Clara menoleh cepat, dan jarak wajah mereka hanya beberapa senti.
“Batal?” tanyanya tak percaya.
“Iya. Kau istriku. Dan jangan berpikir bisa lepas dariku lagi,” ucap Andrian mantap.
“Bukankah dia sudah punya pacar? Mana mungkin dia ingin menolak bercerai…” batin Clara ragu.
“Apa yang kamu pikirkan?” tanya Andrian sambil menyentuh ujung hidung Clara dengan lembut.
“Kenapa tiba-tiba saja…?” Clara tak mampu menyelesaikan kalimatnya.
“Alasannya sangat mudah,” jawab Andrian sambil tersenyum lembut. “Kalau sudah menikah… tidak perlu cerai.”
Setelah itu, tanpa memberi kesempatan Clara untuk membantah, Andrian menunduk dan mengecup pipi istrinya perlahan.
“Apakah aku bisa memastikan sesuatu?” tanya Clara pelan, suaranya sedikit gemetar.
Andrian menatapnya lembut. “Apa itu?”
“Kamu… baik-baik saja kan? Semalam kau tidak minum sampai mabuk?” Clara bertanya ragu. Ia harus yakin, karena perubahan sikap Andrian terasa terlalu tiba-tiba.

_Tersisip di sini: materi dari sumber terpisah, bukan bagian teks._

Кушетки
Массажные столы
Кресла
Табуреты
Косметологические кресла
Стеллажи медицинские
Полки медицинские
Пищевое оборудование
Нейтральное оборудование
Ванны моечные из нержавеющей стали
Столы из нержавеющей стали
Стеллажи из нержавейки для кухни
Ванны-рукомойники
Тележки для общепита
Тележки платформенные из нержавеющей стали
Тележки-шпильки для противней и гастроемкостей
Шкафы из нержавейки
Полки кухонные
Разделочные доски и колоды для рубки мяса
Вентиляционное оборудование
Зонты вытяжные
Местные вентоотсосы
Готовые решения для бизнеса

Andrian tersenyum kecil. “Kondisiku seperti ini, mana mungkin aku menyentuh alkohol lagi? Lagi pula, aku sangat sadar semalam.”

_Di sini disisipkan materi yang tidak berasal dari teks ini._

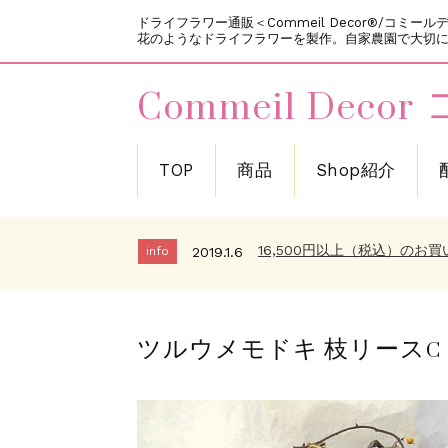
ドライフラワー通販＜Commeil Decor®/コ
花のようなドライフラワーを製作。自家農園で大切に栽
Commeil De
TOP
商品
Shop紹介
新規会員登録で200ポイン
info
2018.12.11
～メールが届かないお客様へ
info
2019.10.5
16,500円以上（税込）のお
info
2019.1.6
お客様の作品をご紹介させて
info
2019.1.6
新規会員登録で200ポイン
info
2018.12.11
ツルウメモドキ 枝リースC
～メールが届かないお客様へ
info
2019.10.5
16,500円以上（税込）のお
info
2019.1.6
お客様の作品をご紹介させて
info
2019.1.6
新規会員登録で200ポイン
info
2018.12.11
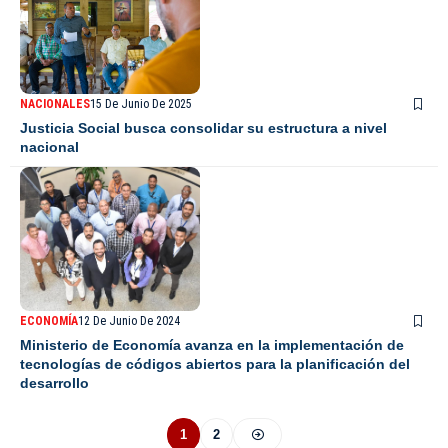
NACIONALES
15 De Junio De 2025
Justicia Social busca consolidar su estructura a nivel
nacional
ECONOMÍA
12 De Junio De 2024
Ministerio de Economía avanza en la implementación de
tecnologías de códigos abiertos para la planificación del
desarrollo
1
2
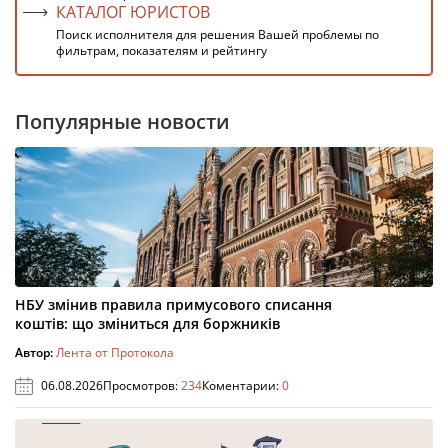
КАТАЛОГ ЮРИСТОВ
Поиск исполнителя для решения Вашей проблемы по
фильтрам, показателям и рейтингу
Популярные новости
НБУ змінив правила примусового списання
коштів: що зміниться для боржників
Автор:
Лента от Протокола
06.08.2026
Просмотров:
234
Коментарии:
0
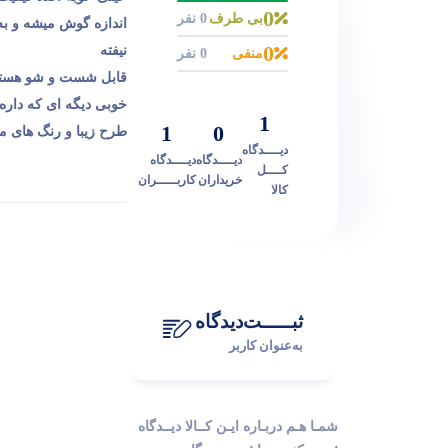
0
بی طرف
0 نفر
اندازه گوش میشه و به 
0
نیفته
منفی
0 نفر
قابل شست و شو هستش 
خوبی دیگه ای که دار
1
1
0
طرح زیبا و رنگ های مخ
دیــــدگاه
دیــــدگاه
دیــــدگاه
کــــل
خریداران
کاربـــــران
کالا
ثبـــــت‌دیدگاه
به‌عنوان کاربر
شمـا هـم دربـاره ایـن کــالا دیــدگاه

Clara menggigit bibirnya. “Saat itu kau yang meminta cerai. Kenapa bisa berubah sekarang? Apakah karena… simpatimu padaku?”
Andrian menghela napas pelan, lalu mengangkat dagu Clara agar menatapnya.
“Aku adalah pria yang tidak suka melakukan sesuatu yang tidak berarti,” ucapnya mantap. “Kau adalah istriku ... dan akan selalu jadi istriku. Jadi bukan simpati. Aku benar-benar ingin berbaikan denganmu.”
Tatapannya menghangat, dalam dan penuh ketulusan.
“Aku akan selalu mendukungmu, apa pun yang kau lakukan,” lanjutnya.
Sebelum Clara sempat bereaksi, Andrian menunduk dan mengecup bibir istrinya lembut namun pasti.
Mata Clara membulat lebar, tubuhnya menegang, napasnya terhenti sejenak karena terkejut oleh ciuman yang tiba-tiba itu.